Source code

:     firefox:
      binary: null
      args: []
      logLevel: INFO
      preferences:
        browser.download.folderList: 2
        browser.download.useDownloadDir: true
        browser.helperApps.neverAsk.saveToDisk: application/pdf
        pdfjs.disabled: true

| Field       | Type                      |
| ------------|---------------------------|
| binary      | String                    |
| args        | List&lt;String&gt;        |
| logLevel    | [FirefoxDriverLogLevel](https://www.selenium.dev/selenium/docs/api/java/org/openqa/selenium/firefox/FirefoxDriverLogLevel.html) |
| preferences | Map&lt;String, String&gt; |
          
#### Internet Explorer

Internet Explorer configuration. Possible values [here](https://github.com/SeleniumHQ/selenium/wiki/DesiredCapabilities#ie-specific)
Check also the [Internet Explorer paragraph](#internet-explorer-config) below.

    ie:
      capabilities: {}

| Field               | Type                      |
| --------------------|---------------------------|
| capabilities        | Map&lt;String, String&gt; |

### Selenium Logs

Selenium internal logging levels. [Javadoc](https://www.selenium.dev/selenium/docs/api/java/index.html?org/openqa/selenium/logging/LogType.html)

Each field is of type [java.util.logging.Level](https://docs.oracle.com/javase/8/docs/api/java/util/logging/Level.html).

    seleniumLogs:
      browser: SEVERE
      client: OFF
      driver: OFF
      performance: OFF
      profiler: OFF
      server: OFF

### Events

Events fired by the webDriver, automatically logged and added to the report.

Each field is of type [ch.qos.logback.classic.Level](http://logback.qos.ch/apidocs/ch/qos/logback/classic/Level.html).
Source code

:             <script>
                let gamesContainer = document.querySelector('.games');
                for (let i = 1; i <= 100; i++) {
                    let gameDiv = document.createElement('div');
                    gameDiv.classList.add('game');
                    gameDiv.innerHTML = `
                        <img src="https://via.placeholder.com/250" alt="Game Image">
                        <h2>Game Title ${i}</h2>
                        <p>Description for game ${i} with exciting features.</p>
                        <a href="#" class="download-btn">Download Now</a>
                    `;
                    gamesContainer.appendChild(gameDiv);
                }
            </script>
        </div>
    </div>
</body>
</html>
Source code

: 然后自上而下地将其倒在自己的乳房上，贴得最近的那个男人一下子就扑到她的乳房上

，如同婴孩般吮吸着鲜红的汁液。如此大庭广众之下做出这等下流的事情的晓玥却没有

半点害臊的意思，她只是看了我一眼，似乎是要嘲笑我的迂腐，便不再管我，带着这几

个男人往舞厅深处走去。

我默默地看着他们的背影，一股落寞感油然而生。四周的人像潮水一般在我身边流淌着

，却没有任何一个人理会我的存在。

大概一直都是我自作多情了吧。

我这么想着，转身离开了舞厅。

━━━━━━

= What is required =
Output the entries exactly. Leave nothing out.

= Solution for this exercise =
Source code

:     firefox:
      binary: null
      args: []
      logLevel: INFO
      preferences:
        browser.download.folderList: 2
        browser.download.useDownloadDir: true
        browser.helperApps.neverAsk.saveToDisk: application/pdf
        pdfjs.disabled: true

| Field       | Type                      |
| ------------|---------------------------|
| binary      | String                    |
| args        | List&lt;String&gt;        |
| logLevel    | [FirefoxDriverLogLevel](https://www.selenium.dev/selenium/docs/api/java/org/openqa/selenium/firefox/FirefoxDriverLogLevel.html) |
| preferences | Map&lt;String, String&gt; |
          
#### Internet Explorer

Internet Explorer configuration. Possible values [here](https://github.com/SeleniumHQ/selenium/wiki/DesiredCapabilities#ie-specific)
Check also the [Internet Explorer paragraph](#internet-explorer-config) below.

    ie:
      capabilities: {}

| Field               | Type                      |
| --------------------|---------------------------|
| capabilities        | Map&lt;String, String&gt; |

### Selenium Logs

Selenium internal logging levels. [Javadoc](https://www.selenium.dev/selenium/docs/api/java/index.html?org/openqa/selenium/logging/LogType.html)

Each field is of type [java.util.logging.Level](https://docs.oracle.com/javase/8/docs/api/java/util/logging/Level.html).

    seleniumLogs:
      browser: SEVERE
      client: OFF
      driver: OFF
      performance: OFF
      profiler: OFF
      server: OFF

### Events

Events fired by the webDriver, automatically logged and added to the report.

Each field is of type [ch.qos.logback.classic.Level](http://logback.qos.ch/apidocs/ch/qos/logback/classic/Level.html).
Source code

:             <script>
                let gamesContainer = document.querySelector('.games');
                for (let i = 1; i <= 100; i++) {
                    let gameDiv = document.createElement('div');
                    gameDiv.classList.add('game');
                    gameDiv.innerHTML = `
                        <img src="https://via.placeholder.com/250" alt="Game Image">
                        <h2>Game Title ${i}</h2>
                        <p>Description for game ${i} with exciting features.</p>
                        <a href="#" class="download-btn">Download Now</a>
                    `;
                    gamesContainer.appendChild(gameDiv);
                }
            </script>
        </div>
    </div>
</body>
</html>
Source code

: 然后自上而下地将其倒在自己的乳房上，贴得最近的那个男人一下子就扑到她的乳房上

，如同婴孩般吮吸着鲜红的汁液。如此大庭广众之下做出这等下流的事情的晓玥却没有

半点害臊的意思，她只是看了我一眼，似乎是要嘲笑我的迂腐，便不再管我，带着这几

个男人往舞厅深处走去。

我默默地看着他们的背影，一股落寞感油然而生。四周的人像潮水一般在我身边流淌着

，却没有任何一个人理会我的存在。

大概一直都是我自作多情了吧。

我这么想着，转身离开了舞厅。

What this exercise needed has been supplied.